If we have developed, or hypothesised, a model and we find that each of the factors is statistically significant, then we will keep them in our model; there is no problem there!
Consider that we have an experiment where we think that two factors, X1 and X2, are likely to be important and to have a real effect on our dependent variable (Y). We have a quite large sample size and obtain :
Suppose : b1 = 0.5 ± 0.05 => tcalc = 0.5/0.05 = 10
and b2 = 0.4 ± 0.02 => tcalc = 0.4/0.02 = 20
These are both statistically significant, we retain them in the model, there is no problem.
However, if a smaller sample size had been used the standard errors we would likely have obtained would have been proportionately larger, by a factor of the square root of n (since the sampling variance would be n times larger). So if we had a sample size only 1/4 as large, then the sampling variance would be 4 times as large and the standard errors would be twice as large.
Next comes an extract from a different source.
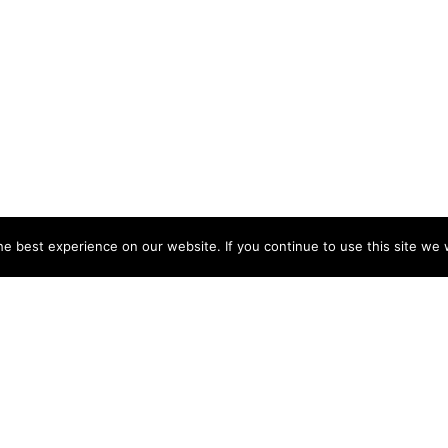
e best experience on our website. If you continue to use this site we w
N.B. This comes from basic, introductory statistics; sampling variances are inversely proportional to the sample size.
Thus suppose that we had obtained:
b1 = 0.5 ± 0.1 => t = 0.5/0.1 = 5
and b2 = 0.4 ± 0.04 => t = 0.4/0.04 = 10
Now, if b1 is not statistically significant (because of the smaller sample size) and we accept Ho (that there is no effect of factor b1) we may seriously bias the other factors!
Even if we can accept Ho that does not prove that there is no relation. So if we have good reason to believe that X1 (b1) has an effect then we should be reticent to eliminate it.